Name always starts with > and ends with < so i figured this might be the way, but a did not manage to get it working right.

Thanks in advance
you may find this SO answer interesting https://stackoverflow.com/a/1732454/4046632

Use proper tools to parse HTML - e.g. BeautifulSoup. Take a look at our web-scraping tutorial - part1
I am sorry, but i just can not get it working that way.. can you please help me with it?
(Apr-23-2019, 05:14 PM)nevendary Wrote: [ -> ]I am sorry, but i just can not get it working that way..
what exactly is the problem. Post your code in python tags and full traceback in error tags. Also note, my advise is to work with the original html source.
(Apr-23-2019, 06:23 PM)buran Wrote: [ -> ]
(Apr-23-2019, 05:14 PM)nevendary Wrote: [ -> ]I am sorry, but i just can not get it working that way..
what exactly is the problem. Post your code in python tags and full traceback in error tags. Also note, my advise is to work with the original html source.
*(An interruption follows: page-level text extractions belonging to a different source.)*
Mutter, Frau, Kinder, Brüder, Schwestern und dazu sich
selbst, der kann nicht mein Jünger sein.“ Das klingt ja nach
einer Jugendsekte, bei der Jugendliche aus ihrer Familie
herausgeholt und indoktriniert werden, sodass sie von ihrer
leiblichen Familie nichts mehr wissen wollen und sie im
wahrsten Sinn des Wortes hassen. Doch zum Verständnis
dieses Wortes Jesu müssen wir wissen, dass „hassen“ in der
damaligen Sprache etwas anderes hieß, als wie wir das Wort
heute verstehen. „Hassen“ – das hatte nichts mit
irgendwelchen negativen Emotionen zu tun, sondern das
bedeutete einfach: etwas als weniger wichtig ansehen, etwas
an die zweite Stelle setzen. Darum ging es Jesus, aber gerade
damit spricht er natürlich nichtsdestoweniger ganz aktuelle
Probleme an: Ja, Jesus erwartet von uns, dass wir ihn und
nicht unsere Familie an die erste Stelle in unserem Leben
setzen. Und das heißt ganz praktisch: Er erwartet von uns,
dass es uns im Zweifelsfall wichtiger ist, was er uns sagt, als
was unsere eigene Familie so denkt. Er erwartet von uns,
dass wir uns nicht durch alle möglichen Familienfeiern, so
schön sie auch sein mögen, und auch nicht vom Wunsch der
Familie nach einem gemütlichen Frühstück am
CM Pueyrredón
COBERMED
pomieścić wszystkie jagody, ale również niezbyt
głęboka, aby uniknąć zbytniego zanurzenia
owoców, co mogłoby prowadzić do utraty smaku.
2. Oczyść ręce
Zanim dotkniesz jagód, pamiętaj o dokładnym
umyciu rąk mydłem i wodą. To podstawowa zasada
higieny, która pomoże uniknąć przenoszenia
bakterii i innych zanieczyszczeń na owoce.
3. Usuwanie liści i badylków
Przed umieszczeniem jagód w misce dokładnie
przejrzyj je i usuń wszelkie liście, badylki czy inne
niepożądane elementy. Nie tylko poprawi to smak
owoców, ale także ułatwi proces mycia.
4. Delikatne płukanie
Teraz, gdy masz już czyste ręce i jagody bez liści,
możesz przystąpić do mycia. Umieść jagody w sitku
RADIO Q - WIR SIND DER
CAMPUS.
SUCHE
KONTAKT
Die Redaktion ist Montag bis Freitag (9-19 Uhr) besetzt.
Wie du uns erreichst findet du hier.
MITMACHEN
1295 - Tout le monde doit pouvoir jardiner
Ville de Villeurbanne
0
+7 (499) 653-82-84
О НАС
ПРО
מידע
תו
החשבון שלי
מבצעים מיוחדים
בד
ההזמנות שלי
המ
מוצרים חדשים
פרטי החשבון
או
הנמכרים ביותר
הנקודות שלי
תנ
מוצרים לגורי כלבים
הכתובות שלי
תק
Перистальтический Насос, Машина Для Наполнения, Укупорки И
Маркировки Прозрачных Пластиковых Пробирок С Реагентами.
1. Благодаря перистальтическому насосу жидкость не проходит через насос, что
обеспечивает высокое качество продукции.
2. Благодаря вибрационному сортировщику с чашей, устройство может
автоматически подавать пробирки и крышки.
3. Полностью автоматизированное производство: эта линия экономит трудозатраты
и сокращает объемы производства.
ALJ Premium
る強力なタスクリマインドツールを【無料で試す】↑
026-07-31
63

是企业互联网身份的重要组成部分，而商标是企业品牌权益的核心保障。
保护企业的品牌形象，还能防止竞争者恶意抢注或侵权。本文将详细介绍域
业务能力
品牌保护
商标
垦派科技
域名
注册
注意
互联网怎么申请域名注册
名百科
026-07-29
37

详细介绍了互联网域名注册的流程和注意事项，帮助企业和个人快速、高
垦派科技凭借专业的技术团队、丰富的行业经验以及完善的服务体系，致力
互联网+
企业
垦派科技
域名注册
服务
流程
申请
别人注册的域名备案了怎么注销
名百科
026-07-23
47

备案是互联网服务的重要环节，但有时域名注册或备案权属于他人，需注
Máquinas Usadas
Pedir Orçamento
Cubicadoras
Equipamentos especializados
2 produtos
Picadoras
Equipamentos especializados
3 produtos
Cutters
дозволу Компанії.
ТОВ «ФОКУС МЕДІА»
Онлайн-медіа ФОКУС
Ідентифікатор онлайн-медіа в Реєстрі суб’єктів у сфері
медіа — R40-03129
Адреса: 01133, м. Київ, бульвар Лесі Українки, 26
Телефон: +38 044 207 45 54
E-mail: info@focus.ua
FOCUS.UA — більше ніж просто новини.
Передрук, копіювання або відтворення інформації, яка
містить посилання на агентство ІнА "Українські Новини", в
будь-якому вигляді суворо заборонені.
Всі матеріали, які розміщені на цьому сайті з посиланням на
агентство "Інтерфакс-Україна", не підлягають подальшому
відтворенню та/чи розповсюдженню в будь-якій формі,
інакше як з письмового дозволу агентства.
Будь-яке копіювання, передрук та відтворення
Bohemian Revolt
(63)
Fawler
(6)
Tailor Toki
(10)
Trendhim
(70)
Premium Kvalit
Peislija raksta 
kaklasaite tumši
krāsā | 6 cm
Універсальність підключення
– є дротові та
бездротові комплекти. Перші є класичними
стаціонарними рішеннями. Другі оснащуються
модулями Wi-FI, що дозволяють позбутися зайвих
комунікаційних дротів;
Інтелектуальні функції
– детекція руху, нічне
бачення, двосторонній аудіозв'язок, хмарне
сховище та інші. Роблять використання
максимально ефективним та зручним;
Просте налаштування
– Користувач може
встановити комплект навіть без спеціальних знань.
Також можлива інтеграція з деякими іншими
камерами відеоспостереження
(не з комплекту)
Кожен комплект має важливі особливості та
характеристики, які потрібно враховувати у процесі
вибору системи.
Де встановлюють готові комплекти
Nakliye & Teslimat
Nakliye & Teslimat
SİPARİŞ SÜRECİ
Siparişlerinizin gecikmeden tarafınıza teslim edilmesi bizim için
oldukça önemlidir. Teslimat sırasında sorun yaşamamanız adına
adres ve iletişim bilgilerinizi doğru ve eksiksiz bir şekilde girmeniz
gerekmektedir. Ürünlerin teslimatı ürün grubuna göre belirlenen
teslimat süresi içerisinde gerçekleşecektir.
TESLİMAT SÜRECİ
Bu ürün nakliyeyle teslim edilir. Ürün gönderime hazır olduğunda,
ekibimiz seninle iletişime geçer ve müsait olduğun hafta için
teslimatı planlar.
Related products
Buran i guess we could communicate in Czech but lets keep it this way.

See there is a website, which i am trying to pull data from for Kodi addon.
So i am trying to take all movie links and their names

For example:

<a href="https://filmovitica.com/lazar-1984-domaci-film-gledaj-online/" rel="bookmark">Lazar (1984) domaći film gledaj online</a>

url=https://filmovitica.com/lazar-1984-domaci-film-gledaj-online/
name=Lazar (1984)

I already managed to get url out in variable. I am trying to get name now. I guess when i manage to get: Lazar (1984) domaći film gledaj online
i can then cut it for last few characters to get Lazar(1984) only
(Apr-23-2019, 06:56 PM)nevendary Wrote: [ -> ]Buran i guess we could communicate in Czech but lets keep it this way.
No, I don't speak czech. And you are not listening what I tell you
import requests
from bs4 import BeautifulSoup

url='https://filmovitica.com/film/domaci/'

resp = requests.get(url)
soup = BeautifulSoup(resp.text, 'html.parser') # if you have lxml you can use it as parser instead
div_items = soup.find_all('div', {'class':'item-text'})
for div in div_items:
   link = div.find('a') 
   print(link.get('href')) # this is the link
   print(link.text) # this is the movie title
if you want, you can replace domaći film gledaj online with empty string to remove it or you can use slicing for that purpose.

Also you can replace the last 5 rows with
h4_items = soup.find_all('h4', {'class':'entry_title'})
for h4 in h4_items:
   link = h4.find('a')
   print(link.get('href'))
   print(link.text)
i.e. search for h4 instead for div
Awesome, thank you very much and sorry for bothering!